The issue seems to have stemmed from cursors tracking the position in the streaming buffer getting out of sync between the BI engine and base BigQuery.
This was happening due to a complex self-join in the query we were running; half the query ran in BI engine, and the other half ran on backend BigQuery.
I’m not 100% sure if the mitigation is deployed for all users at this time, but it should be soon if not.
If you’re still running into this issue, I suggest reaching out to Google via the feedback form in GCP that comes up when you disable BI engine.
Background⌗
We use BigQuery extensively at my job at Osmos. We use it for a variety of use cases and both read and write to it very often using complex dynamically generated queries.
To increase performance and reduce costs, we use BI Engine for some of our tables. As described in the BI engine docs,
BigQuery BI Engine is a fast, in-memory analysis service that accelerates many SQL queries in BigQuery by intelligently caching the data you use most frequently.
The table on which we ran into this issue uses ingestion time partitioning. It lumps data together in its storage backend based on the timestamp at which it was inserted.
When new data is inserted into ingestion time partitioned tables in BigQuery, it is added to a streaming insert buffer. Its _PARTITIONTIME
field is set to null until a point in the future when it’s asynchronously written to a partition and given a permanent _PARTITIONTIME
.
We explicitly create our queries to include data in the streaming buffer like this:
SELECT ...
FROM ...
WHERE _PARTITIONTIME IS NULL
OR _PARTITIONTIME >= TIMESTAMP_TRUNC(TIMESTAMP('2023-07-06 22:23:38'), HOUR);
This used to work just fine. Recently inserted data would show up in query results seconds after it was written. However, at some point recently, that stopped happening.
The Problem⌗
We were running into issues where some of our queries would fail to include data from recently inserted rows. We’d send the insert rows request to BigQuery, get a 200 response code, but then queries that look at that data would fail to include some of it until much later - sometimes up to an hour.
The only setup where we noticed this happening was when we had all of the following:
- BigQuery table set up using ingestion time partitioning
- BI Engine enabled for the table
- Inserting data dynamically into the table and query that tries to read it from the streaming insert buffer (
_PARTITIONTIME IS NULL
)
The Fix⌗
… We shut of BI engine and the problem immediately stopped.
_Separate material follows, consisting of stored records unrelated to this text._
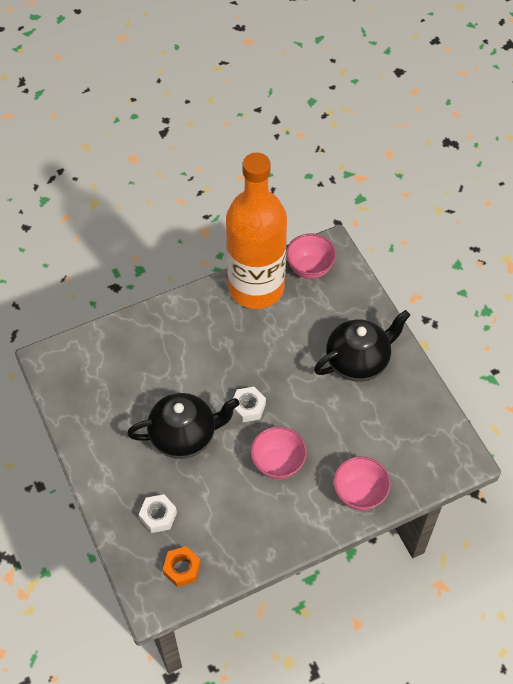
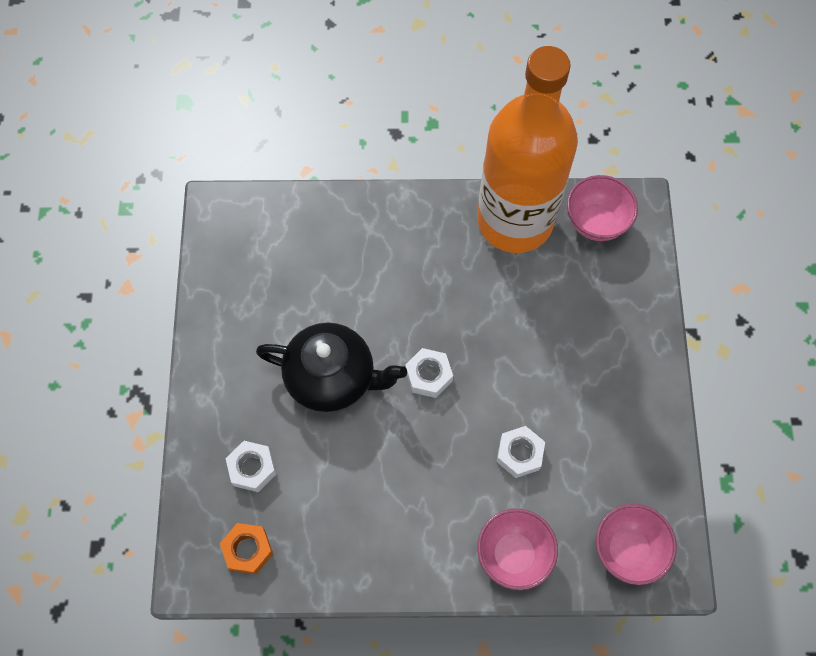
camera: 25 degrees right, 10 degrees up
pink bowl [251,426,307,479] -> pink bowl moved to [596,504,677,585]
black teapot [314,310,410,382] -> none
none -> white nut [497,426,545,478]

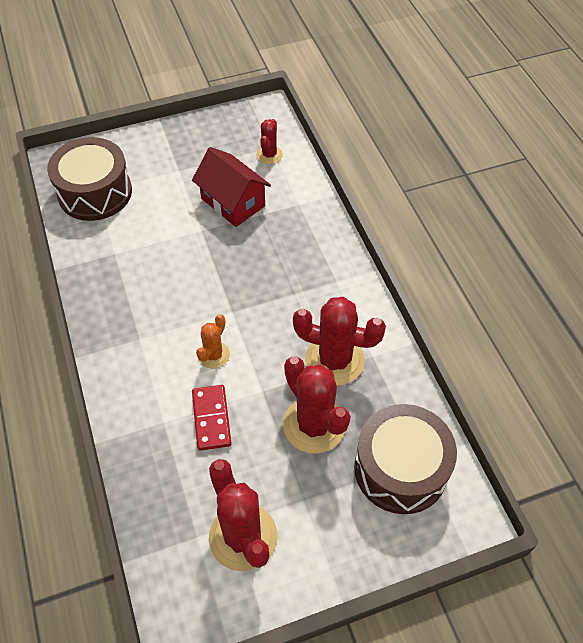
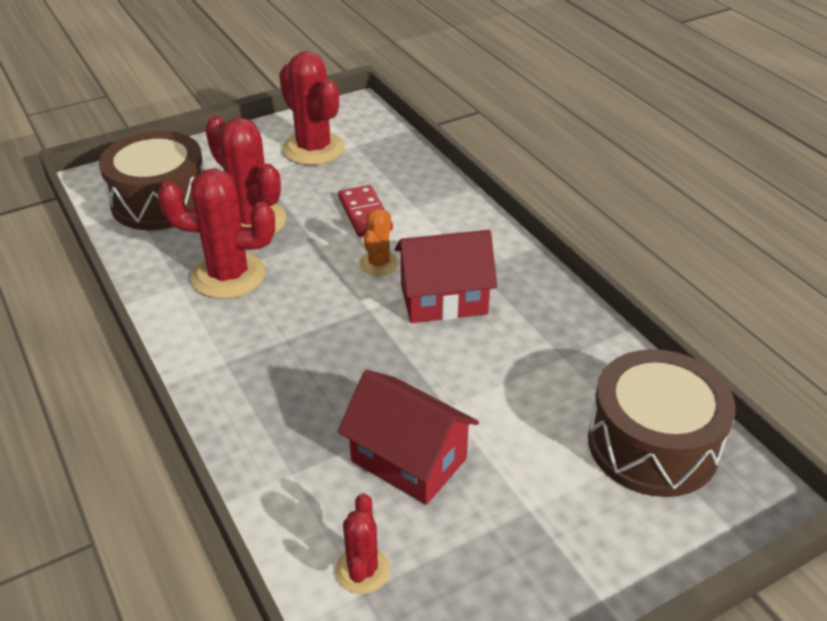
camera: 170 degrees right, 15 degrees down
none -> red house [395,230,497,323]

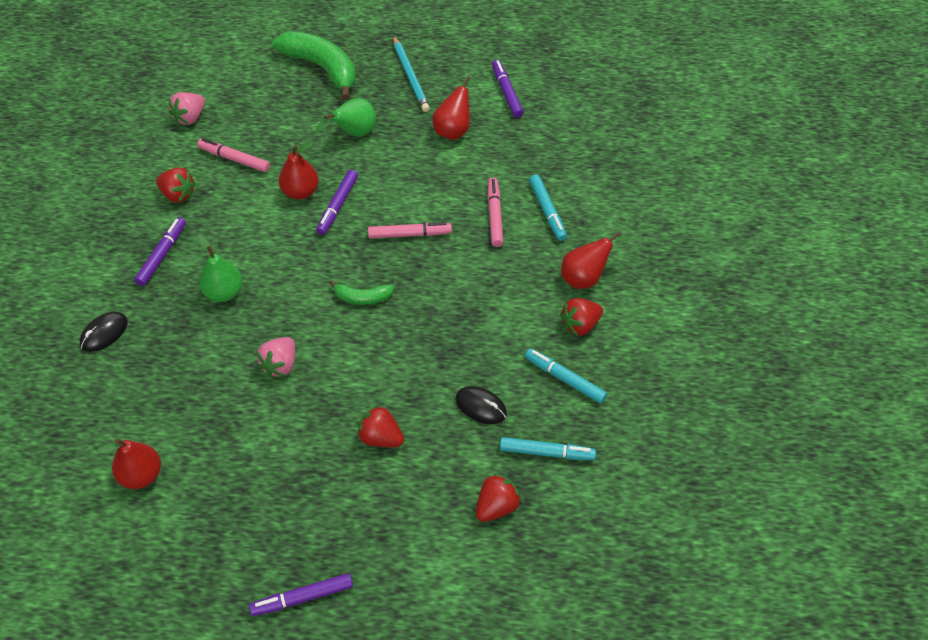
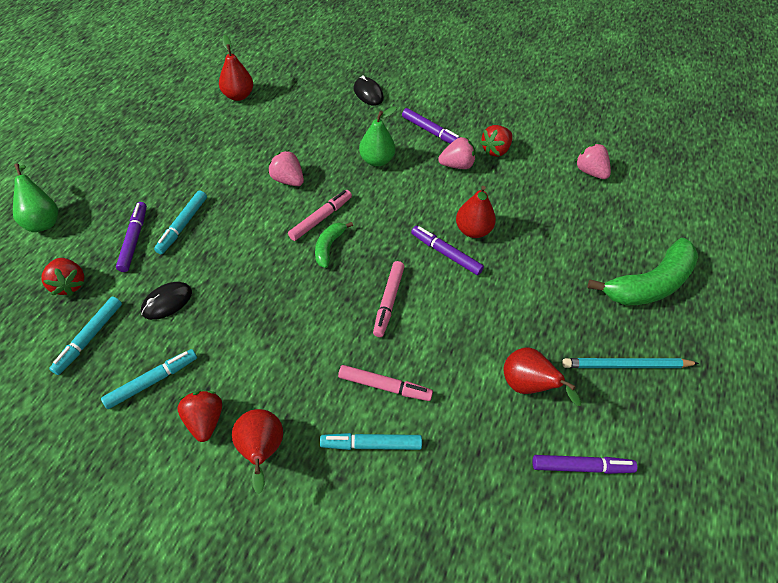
camera: 105 degrees right, 0 degrees up
pink marker [197,138,270,172] -> pink marker moved to [288,190,352,241]
purple marker [249,573,353,616] -> purple marker moved to [116,202,147,272]
green pear [317,98,376,137] -> green pear moved to [13,164,59,232]
red strawberry [357,405,404,447] -> turquoise marker [154,190,207,254]
none -> pink strawberry [438,137,476,169]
The thing is, this definitely used to work for us in the past. We’re almost certain we made no changes to our code or our infrastructure that would cause this change in behavior, so our only remaining explanation is that something changed on GCP’s end.
I’m not sure if it can be considered a bug or not. Maybe the previous behavior was incorrect and this is just BI Engine’s caching working as intended.
In any case, if you’re running into strange issues with data not showing up and have a scenario like this with BI engine enabled, try shutting it off and seeing if it fixes the issue for you.